Another good walk/ride is up Takapu Road into belmont Regional Park.

The nearest best sand beach which is great for paddling and bathing/lying on the sand when the wind allows is at Plimmerton where you'll also find a great cafe and our favourite chippy run by a Greek family.
There's also a big garden centre there called Palmers with a cafe inside that has a small play area and decent food/coffee. There's also an outdoor trampoline for the kids in the garden centre grounds close by to the cafe. 

The local tip/refuse centre for recycling is up at the top of Broken Hill Road.

Nearest playground area that's decent is at Aotea Lagoon off Papakowhai Rd across from the Police training centre/college.

I'm assuming you have kids ? There aren't many decent cafe's with areas to entertain the kids but we found a couple.
There's a cafe called Benedicts on Dowse Drive, Maungaraki which has an indoor area cordoned off for the kids with toys etc. Does pretty good breakfasts and all you can eat pancakes on a Saturday. Good idea to book a table if there's a few of you as it get's busy at the weekend. Another place is The Short Straw Cafe on Johnson's Road, Whiteman's Valley/Blue Mountains. It's a bit out of the way and I believe a bit of a petting farm animals zoo. They also do dress up kids parties pirates and princesses. Again, decent food and coffee and a great garden out back for the kids to just go wild.

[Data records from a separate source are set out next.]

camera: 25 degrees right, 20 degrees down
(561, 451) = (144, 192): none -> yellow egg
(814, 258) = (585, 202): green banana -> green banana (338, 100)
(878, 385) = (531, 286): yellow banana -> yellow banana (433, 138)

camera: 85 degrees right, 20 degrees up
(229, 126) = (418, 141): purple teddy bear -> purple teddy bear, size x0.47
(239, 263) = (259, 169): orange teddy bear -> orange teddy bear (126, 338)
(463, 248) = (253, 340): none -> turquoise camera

As I said, anything you wanna know about Tawa or the whole of Wellington for that matter just shout out


----------



## seansal (Feb 10, 2016)

*Tawa*

Hi, 
We just moved to Tawa in Dec 2015. My parents have lived here for 10 years.


----------



## escapedtonz (Apr 6, 2012)

seansal said:


> Hi,
> We just moved to Tawa in Dec 2015. My parents have lived here for 10 years.

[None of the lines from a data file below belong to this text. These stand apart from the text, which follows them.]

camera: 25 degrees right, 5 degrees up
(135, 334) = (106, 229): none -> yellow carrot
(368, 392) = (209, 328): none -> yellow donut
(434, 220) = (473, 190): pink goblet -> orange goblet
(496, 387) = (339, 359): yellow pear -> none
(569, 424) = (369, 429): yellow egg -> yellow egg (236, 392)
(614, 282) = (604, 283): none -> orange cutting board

Cool. It's a great place to be in the Wellington area. Whereabouts are you in Tawa ?
Need to know anything about Tawa or Wellington just come out and ask.
The friend who I mentioned in the other thread and who is studying and working in IT lives in Tawa also.


----------



## seansal (Feb 10, 2016)

escapedtonz said:


> Cool. It's a great place to be in the Wellington area. Whereabouts are you in Tawa ?
> Need to know anything about Tawa or Wellington just come out and ask.
> The friend who I mentioned in the other thread and who is studying and working in IT lives in Tawa also.


On the Main Road closer to Kenepuru area.


----------



## beckyandandy (Feb 3, 2016)

seansal said:


> Hi,
> We just moved to Tawa in Dec 2015. My parents have lived here for 10 years.


Hi! How are you finding life here in Tawa?


----------